### 任务说明:
判断以下三条陈述是否与下方的SQL代码相符,每条回答"是"或"否",并准确引用代码中起决定作用的原文:1. 步骤1按 user_id 分组,取最小日期作为每个用户的初次登录日期。2. 步骤2用 left join 连接子查询 t1。3. 步骤3把原日期减去一天得到 date1。

### 所给文本:
┌────────

# # 步骤1,t1,查询每个用户的初次登录日期
# select user_id, min(date) as min_date
# from login
# group by user_id
# # 步骤2,t2,查询每个日期的新用户
# select date,
# (case when login.date = t1.min_date then user_id else null end) as new
# from login
# inner join (
# # 步骤1,查询每个用户的初次登录日期
# select user_id, min(date) as min_date
# from login
# group by user_id) as t1 using(user_id)
# # 步骤3,t3,原日期加一天的date1,对比原日期,找出日期一致的原日期和user_id
# select user_id, date,
# date_add(date, interval +1 day) as date1
# from login
# having (user_id, date1) in (select user_id, date from login)

└────────

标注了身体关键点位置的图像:

┌────────

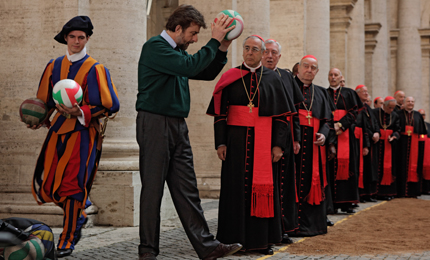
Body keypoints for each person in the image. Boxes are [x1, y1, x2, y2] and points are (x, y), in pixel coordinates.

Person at [135, 5, 242, 260]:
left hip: (177, 125)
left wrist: (223, 45)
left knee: (187, 188)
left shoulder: (178, 54)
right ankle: (147, 251)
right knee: (153, 190)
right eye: (193, 34)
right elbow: (193, 67)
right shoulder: (155, 47)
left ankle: (207, 247)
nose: (195, 40)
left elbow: (204, 72)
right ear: (178, 27)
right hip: (154, 123)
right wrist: (214, 40)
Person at [29, 16, 120, 258]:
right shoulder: (53, 65)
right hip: (56, 131)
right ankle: (79, 213)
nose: (76, 41)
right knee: (48, 186)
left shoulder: (96, 68)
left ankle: (67, 240)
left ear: (87, 39)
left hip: (83, 134)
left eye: (81, 37)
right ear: (66, 39)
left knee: (72, 187)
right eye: (72, 37)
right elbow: (45, 101)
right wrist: (35, 117)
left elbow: (111, 105)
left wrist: (80, 111)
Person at [206, 35, 295, 254]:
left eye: (256, 49)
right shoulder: (230, 76)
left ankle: (261, 241)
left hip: (264, 147)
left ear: (263, 53)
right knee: (234, 190)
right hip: (235, 144)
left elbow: (282, 117)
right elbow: (220, 115)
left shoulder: (273, 79)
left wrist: (278, 146)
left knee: (264, 190)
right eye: (247, 48)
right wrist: (220, 143)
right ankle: (232, 240)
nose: (250, 52)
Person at [284, 55, 335, 237]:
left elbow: (328, 121)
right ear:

└────────

### 任务回答:
1. 是。"min(date) as min_date","group by user_id"
2. 否。"inner join ("
3. 否。"date_add(date, interval +1 day) as date1"